Wastewater-informed COVID-19 forecasting models submitted to the COVID-19 Forecast Hub
https://cdcgov.github.io/wastewater-informed-covid-forecasting/
Apache License 2.0
44 stars 8 forks source link

Set up performance benchmarking #186

Closed kaitejohnson closed 1 month ago

kaitejohnson commented 1 month ago

Goal

We want to be sure that any changes we are making to the model, now via the package, are either rendering forecast performance the same or improving it. This will help us make evidence-based decisions on model changes, including both structural model changes and changes to priors etc.

Requirements

My current proposal for the first version of this is simply that we track these values in git, similar to what we had set up when the entire pipeline was being run on the VAP. We could just create a folder in output called benchmarking and set this up, with a table with a tag of the wwinference commit hash, version, this commit hash, and the scores as described above. Any model changes would require the subset to run, and in general every time we run the full eval pipeline we would want to keep track of how the performance was changing. It could either be a table that keeps growing or one that we replace each time in a PR (don't have a strong preference here).

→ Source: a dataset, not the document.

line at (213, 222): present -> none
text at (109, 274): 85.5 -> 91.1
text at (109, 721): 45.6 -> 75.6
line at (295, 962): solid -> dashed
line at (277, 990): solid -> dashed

Curious others thoughts on this @dylanhmorris @seabbs @damonbayer @gvegayon

I would propose we do this before tweaking priors on current model, as well as consider merging into old-prod (aka yesterday's prod) to see how our performance shifted before using wwinference (and whether we should seriously reconsider a restructure back to the original implementation).

damonbayer commented 1 month ago

We can hack something decent together here short term, but we probably need to be looking at more general solutions to this type of problem. It is important for all of our models (and other teams' models) and we don't want to have to invent things from scratch all the time.

I think the problem is basically captured by the idea of "model versioning and experimentation." There are tools for this that we can explore. I have started investigating here: https://github.com/CDCgov/pyrenew-hew/issues/46

gvegayon commented 1 month ago

For reference, we can set up a job in R CMD check of CDCgov/ww-inference-model that runs some analyses as a way to check: (a) compatibility with existing codebase and (b) do the evaluation. Here I have an example of my R package epiworldR. The example checks the current version (CRAN) of epiworldRShiny (which is a package that lists epiworldR as a dependency) and the GitHub version here.